# Data Normalization
We can further improve on this. The image data loaded by the mnist() module is in raw format; each image is a 28 × 28 matrix of integer values from 0 to 255. If you were to inspect the parameters (weights and biases) within a trained model, they are very small numbers, typically from –1 to 1. Generally, when data feeds forward through the layer and the parameters of one layer are matrix-multiplied against parameters at the next layer, the result is a very small number.
 The problem with our preceding example is that the input values are substantially larger (up to 255), which will produce large numbers initially as they are multiplied through the layers. This will result in taking longer for the parameters to learn their optimal values—if they learn them at all

## Normalization
We can increase the speed at which the parameters learn the optimal values and increase our chances of convergence (discussed subsequently) by squashing the input values into a smaller range.

One simple way to do this is to squash them proportionally into a range from 0 to 1. We can do this by dividing each value by 255

 In the following code, we add the step of normalizing the input data by dividing each pixel value by 255. The load_data() function loads the dataset into memory in a NumPy format.


By default, NumPy does floating-point operations as double precision (64 bits).

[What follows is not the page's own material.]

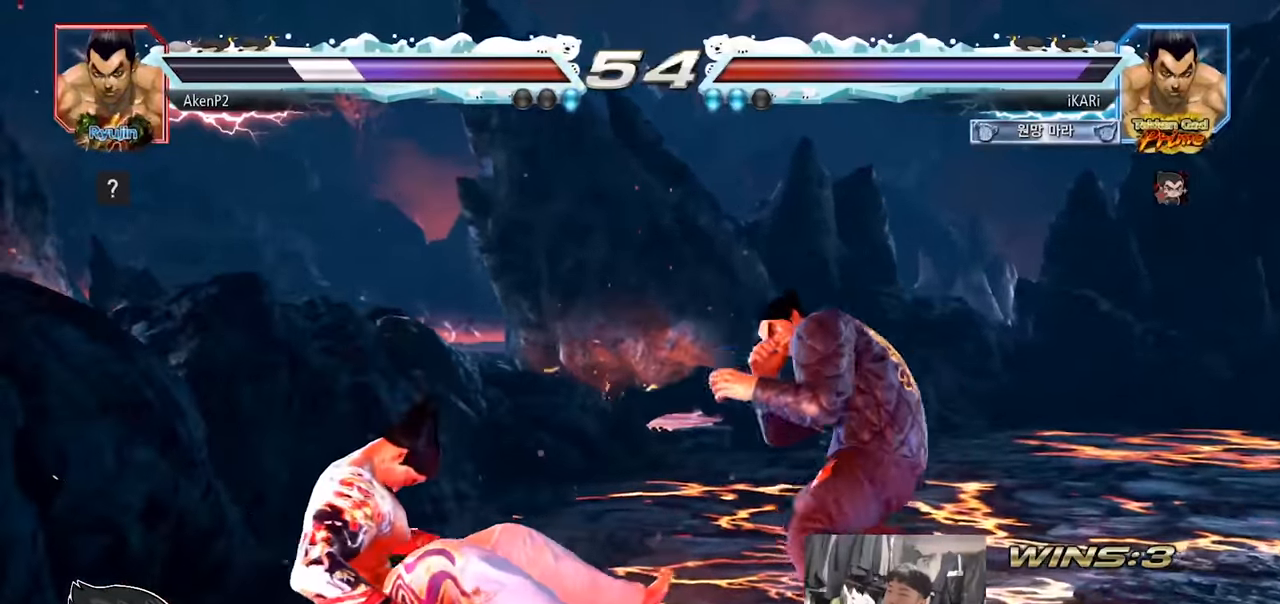
{"buttons": ["TRIANGLE"], "left_stick": "down-right", "events": [[300, "left_stick", "right"], [367, "CIRCLE", "down"], [367, "left_stick", "down-right"], [417, "CIRCLE", "up"], [467, "TRIANGLE", "down"]]}
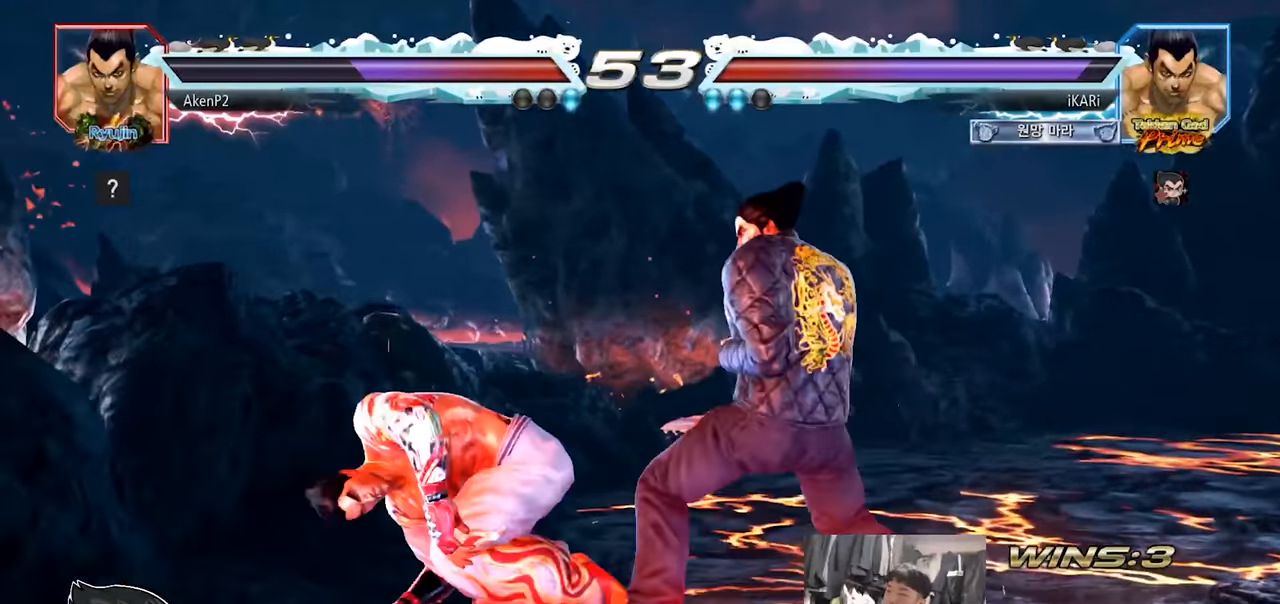
{"buttons": [], "left_stick": "center", "events": [[34, "TRIANGLE", "up"], [67, "left_stick", "center"], [234, "left_stick", "left"], [484, "left_stick", "center"]]}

By default, the parameters in a TF.Keras model are single-precision floating-point (32 bits). For efficiency, as a last step, we convert the result of the broadcasted division to 32 bits by using the NumPy astype() method. If we did not do the conversion, the initial matrix multiplication from the input-to-input layer would take double the number of machine cycles (64 × 32 instead of 32 × 32).


In [7]:
from keras.layers import Flatten, Dense
from keras import Sequential
import numpy as np
from keras.datasets import mnist

(x_train, y_train), (x_test, y_test) = mnist.load_data()

In [8]:
"""
If we did not do the conversion, the initial matrix multiplication from the input-to-input layer would take double the number of machine cycles (64 × 32 instead of 32 × 32).
"""
x_train = (x_train/255.0).astype(np.float32)
x_test = (x_test/255.0).astype(np.float32)

In [10]:
model = Sequential([
    Flatten(input_shape=(28,28)),
    Dense(512, activation="relu"),
    Dense(512, activation="relu"),
    Dense(10, activation="softmax")
])
model.compile(loss="sparse_categorical_crossentropy", optimizer="adam", metrics="acc")
model.fit(x_train, y_train, epochs=10)

Epoch 1/10
Epoch 2/10
Epoch 3/10
Epoch 4/10
Epoch 5/10
Epoch 6/10
Epoch 7/10
Epoch 8/10
Epoch 9/10
Epoch 10/10


<keras.callbacks.History at 0x14cccb692b0>

Let’s now evaluate our model by using the evaluate() method on the test (holdout) data to see how well the model will perform on data it has never seen during training. The evaluate() method operates in inference mode: the test data is forward-fed through the model to make predictions, but there is no backward propagation. The model’s parameters are not updated. Finally, evaluate() will output the loss and over all accuracy:

In [13]:
test_loss, test_acc = model.evaluate(x_test, y_test)
print("test_loss, test_acc: ", test_loss, test_acc)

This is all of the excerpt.